VI
San Francisco, August 24: After spending a few days in Seattle we started southward, with Los Angeles as the end of our journeying in that direction. Tacoma has been out-distanced by Seattle, but it is itself a great and growing city. Portland, in Oregon, is a city of older appearances than Seattle. It has more leisure and more culture and, perhaps, more realized riches. It has a great river, mountains around it and the ocean only a few miles away. Portland is building for the future and the growth of Pacific Ocean commerce is in the dreams of all the business men.

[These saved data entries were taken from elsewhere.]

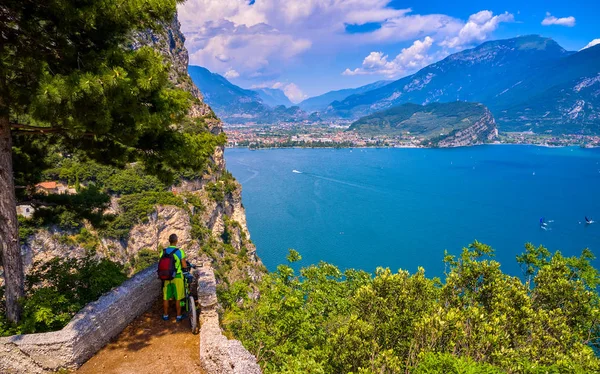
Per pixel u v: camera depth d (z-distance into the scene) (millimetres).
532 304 24672
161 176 13727
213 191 94500
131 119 11242
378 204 166750
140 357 10609
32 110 9328
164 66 11766
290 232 130875
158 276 12234
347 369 18562
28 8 10125
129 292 12188
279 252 114312
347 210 157500
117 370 10039
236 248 96438
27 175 15062
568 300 23812
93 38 10969
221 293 21703
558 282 23719
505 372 15891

On the way to San Francisco we rode up the Rogue River valley, which we found not equal to its fame, and around Mount Shasta, grand and glorious in the sunshine that fell around its snow-covered peak. The next morning we were in the wheat belt of California, the wonderful Sacramento Valley.In August it is barren enough, nothing green in it except the fields of alfalfa, an occasional plum orchard and the wonderful live oaks scattered over the landscapes, always with the range of mountains in the perspective. Wheat growing in these valleys has about reached its limit. The continual cropping has left the soil impoverished and there is talk of cutting up the big ranches into individual small farms, watered artificially. What there may come out of this form of development is problematical. Some persons who had lived in the valley assured us that the heat is often so intense that it scalds the fruit on the trees. On the western slope of the coast range the climate is much better for fruit and also for gardening. Incidentally, it may be remarked that the American is hardly the race that will develop this form of intensive farming. They want to do things on a bigger scale and they shun the manual labor that is necessary to make it successful. Portuguese colonies are said to be prospering in the culture of fruit and the Japanese also are making headway. They are willing to do such work and to do it for wages that are not considered adequate by Americans. Under presentconditions nothing seems to me more hopeless than the establishment of fruit farms, by American farmers from the Mississippi Valley, in the valley of the Sacramento, the Rogue River or even the Yakima and the Yellowstone.
San Francisco has recovered marvelously from the earthquake and the fire. It is a city in the process of rebuilding and the rebuilding is all along greater and better lines. Old Chinatown is no longer a city of rookeries, but of substantial brick and steel, with shops that would do credit to any city. The haunts of vice are fewer and the old devotees of oriental vices complain bitterly that the “town” has lost its “atmosphere.” If it has, it is so much for the better. San Francisco has been hampered and handicapped, but its business men are striving to retain the commerce of the Pacific for which so many other cities are now striving and for which Seattle has made so much headway.